===== Document segment =====
# osmlab/fixing-polygons-in-osm

Switch branches/tags
Nothing to show
Fetching contributors…
Cannot retrieve contributors at this time
143 lines (69 sloc) 20.5 KB

# Polygons in OSM

Usual geographic information systems (GIS) understand three different kinds of geometric objects: points, linestrings, and polygons. Points and linestrings are easy to understand and use, but polygons can be complex and difficult to understand objects. In the often used Simple Features definition a polygon can have one outer (or exterior) ring defining the outer border of the polygon and zero or more inner (or interior) rings. Inner rings are used for holes inside the polygon. Think lake in a forest or courtyard in a building. Having the option to model those holes is important. A courtyard in a building is not just a green area drawn on top of a brown area hiding what's underneath. To calculate, say, the footprint area of a building, you need to subtract the area of the courtyard from the area defined by the outer border of the polygon.

Example polygons from Simple Features definition

## Multipolygons

A multipolygon is basically just a collection of polygons. A multipolygon can have several outer rings, each can have zero or more inner rings. Multipolygons are useful for areas like "the United States" (think Alaska, Hawaii, and all the small islands off the coast) or a national park that is split up into several pieces. Multipolygons say: This is one national park with several disjunct areas. Several polygons (maybe with the same attributes) would say: These are several national parks that happen to have the same name. Clearly the former is what you want to have.

Example multipolygons from Simple Features definition

Just as there is the concept of a multipolygon, there are the concepts of multipoints and multilinestrings. But they are generally less important and don't play a role in OSM. (Although you can think of hiking routes or public transport routes as multilinestrings.)
===== Supplied material =====
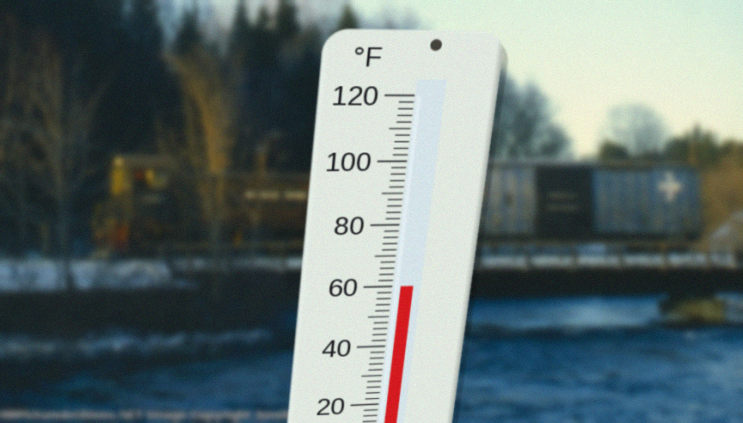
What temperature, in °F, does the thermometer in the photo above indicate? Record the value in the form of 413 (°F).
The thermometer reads 60 (°F)
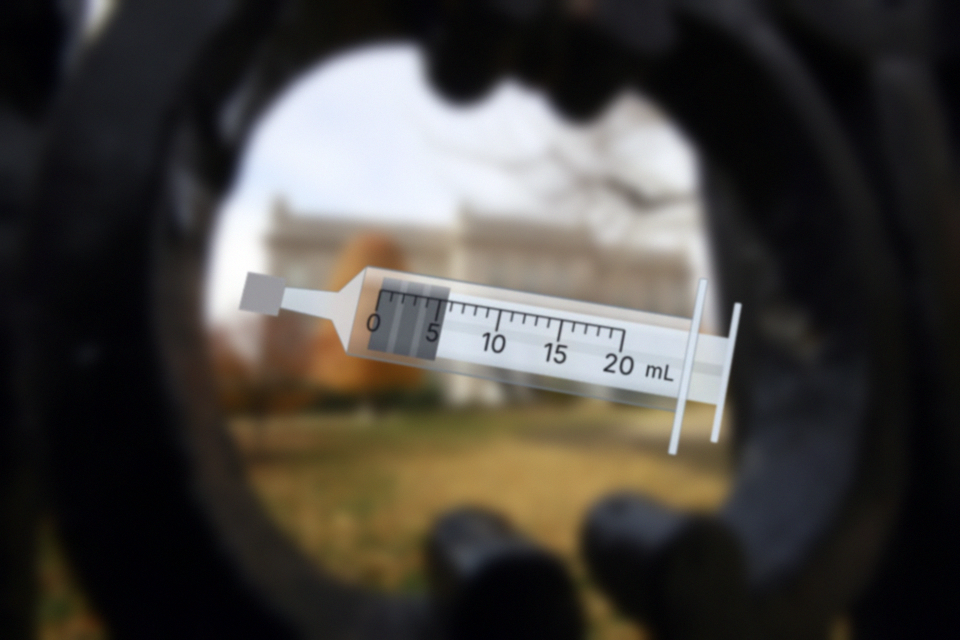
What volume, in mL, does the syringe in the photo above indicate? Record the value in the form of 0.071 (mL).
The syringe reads 0 (mL)
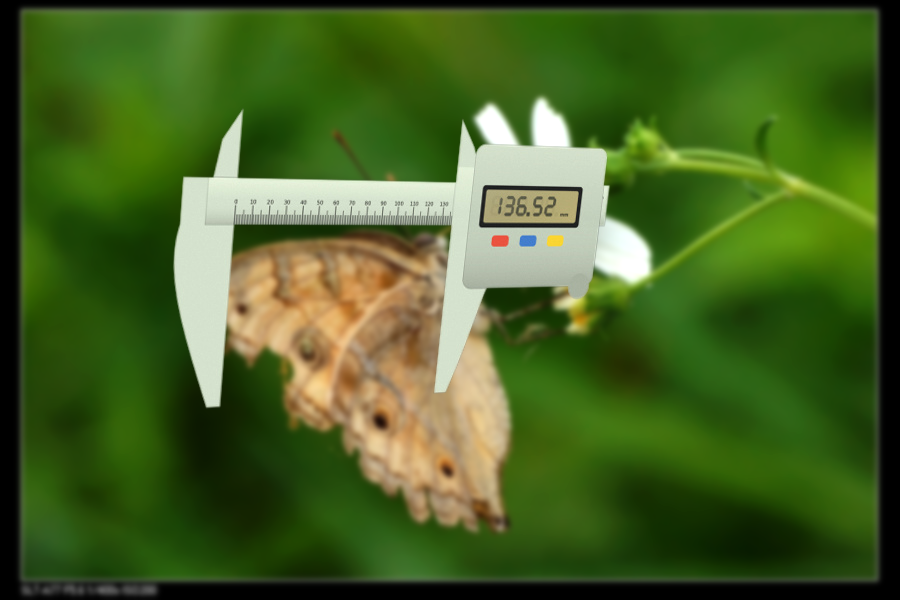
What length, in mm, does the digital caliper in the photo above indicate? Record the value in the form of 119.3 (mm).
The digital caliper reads 136.52 (mm)
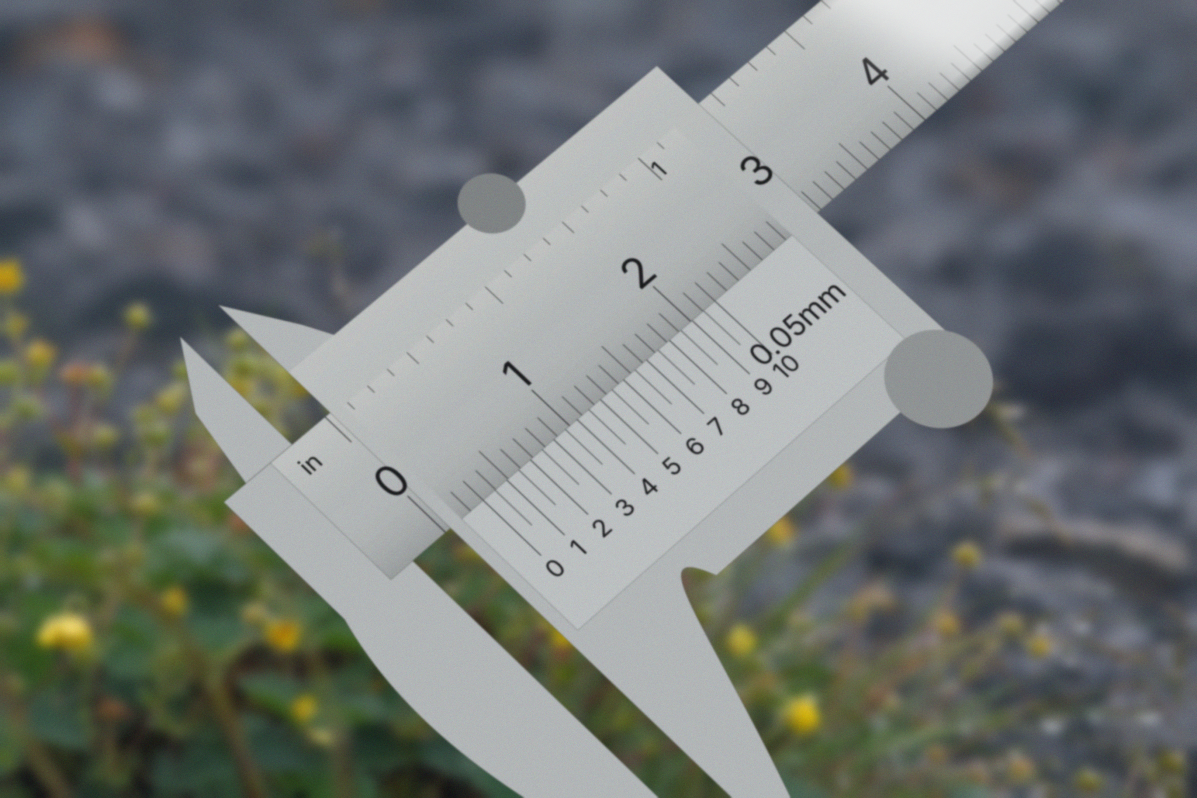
=====
§ **The task**
Write the next part of the article on polygons in OSM, starting right after its final sentence.

§ **Task result**
## Winding order

Some, but not all algorithms, programs, and standards define a winding order for polygon rings. The winding order says in what order the points in the polygon rings are ordered when "looking from above", clockwise or counter-clockwise. The most important part is that the winding order of the outer ring(s) is counter to the winding order of the inner ring(s). The algorithm for calculating the area of a polygon, for instance, depends on that. But other algorithms or programs are stricter. Being strict about the winding order means that more programs can rely on this, often allowing simpler algorithms to be used or an expensive check to be avoided.

Note that the winding order depends on the coordinate system used, the OSM WGS84 coordinates start from the lower left (-180°, -90°) and go to the upper right (180°, 90°). Simple Features says that outer rings have to be counter-clockwise, inner rings are clockwise. But Mapbox vector tiles, for instance, use Web mercator and the Google tile scheme where coordinates are numbered from the top-left (0,0) to the bottom right. So they Y-coordinate is flipped, which means a counter-clockwise polygon from OSM transformed into vector tiles will appear clockwise there! Consequently Mapbox vector tiles define the outer rings to be clockwise.

For some more details see this stackexchange question.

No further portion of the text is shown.